A travers le jeu et la position sociale, le jeux des images et des apparences. Qui nous montre quoi ? Que les stéréotype effectivement ne sont pas innocent mais porteur d'une charge sociale qui vient de loin et font la culture, mais qui nous permettent aussi de vivre et dont on peut  faire jouer la contrainte. Contrairement à certaine réaction, au début du débat, je ne crois que l'on s'affranchisse des images sociales,  et je nous crois plus à l'aise à les faire jouer à ne pas s'en débarrasser, les nier, alors la contrainte dont elles sont porteuse  peut nous rattraper.

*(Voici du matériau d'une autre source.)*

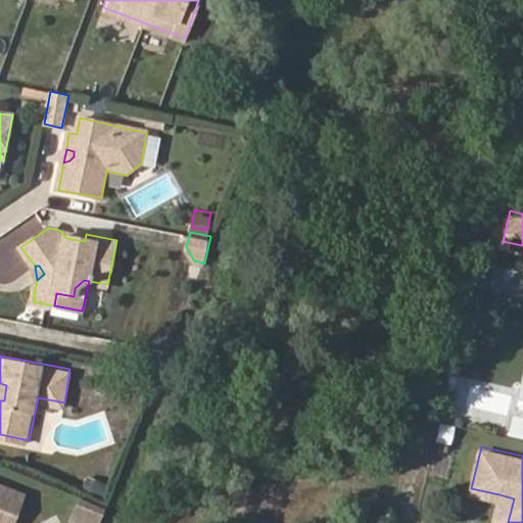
[(108,497),(114,483),(91,474),(85,489),(108,497)]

Les stéréotype sont des masques, ils nous habillent, ils nous permettent d'avancer, ils nous structurent aussi. Ils permettent aussi de respecter nos fragilités dés lors que nous entrons dans un faux semblants qui n'est pas contradictoire avec notre vérité profonde. Je crois même qu'en battant en brèche tout stéréotype du même coup on ne respecte notre fragilité notre intimité. Là où sous l'apparence c'est vivant.


Michèle
Je vous trouve injuste envers Steve. Je ne le trouve pas si inconsistant. Certes, il a tenté d'imposer sa vision figée du couple en exigeant que Lora renonce à son désir de carrière; mais il l'a toujours suivie. Il l'accompagne fidèlement, il l'aide à sa façon. Il en ressort un inversement des rôles, il est féminin dans le sens de la vision conventionnelle du couple : celui qui attend, qui garde le foyer etc. pendant que l'autre vit pleinement son rôle social. Il est masculin dans le sens où il permet à Suzie de se révéler femme, avec du désir, l'envie de séduire... Il la conforte dans cette féminité. Elle n'est pas satisfaisante, bien entendu, puisque incomplète. Mais bon, faut pas trop lui en demander au bonhomme quand même !!! Il est encore dans les schémas de l'époque; l'émancipation féminine est loin d'être aboutie ! L'est-elle aujourd'hui ?


Commentaire ("Le monde")
Mirage de la vie est le dernier film de Douglas Sirk. Une jeune femme, voulant devenir actrice et vivant seule avec sa fille de 5 ans prend sous son aile une femme noire, veuve elle aussi et mère d’une fillette du même âge, blanche de peau. Nous les retrouvons dix ans plus tard alors que l’actrice connaît un certain succès. Toutes deux ont des soucis avec leur fille devenue adolescente  Douglas Sirk se retire donc avec un grand mélodrame qui tire toute sa force d’une mise en scène sans faille et d’une interprétation pleine de consistance, particulièrement par les quatre actrices principales. La photographie montre une superbe utilisation de la couleur. Pris au premier degré, le fond du propos est passablement conservateur : ce que Sirk appelle un mauvais simulacre de vie (an imitation of life) est à la fois la vie de cette actrice qui préfère sa carrière à un mariage un peu terne et celle de la jeune fille qui refuse (certes maladroitement) les schémas classiques associés à la couleur de peau de sa mère. Malgré les mauvaises critiques qui soulignèrent le côté mélo, le film fut un énorme succès et la carrière de Douglas Sirk put ainsi se terminer avec un certain panache.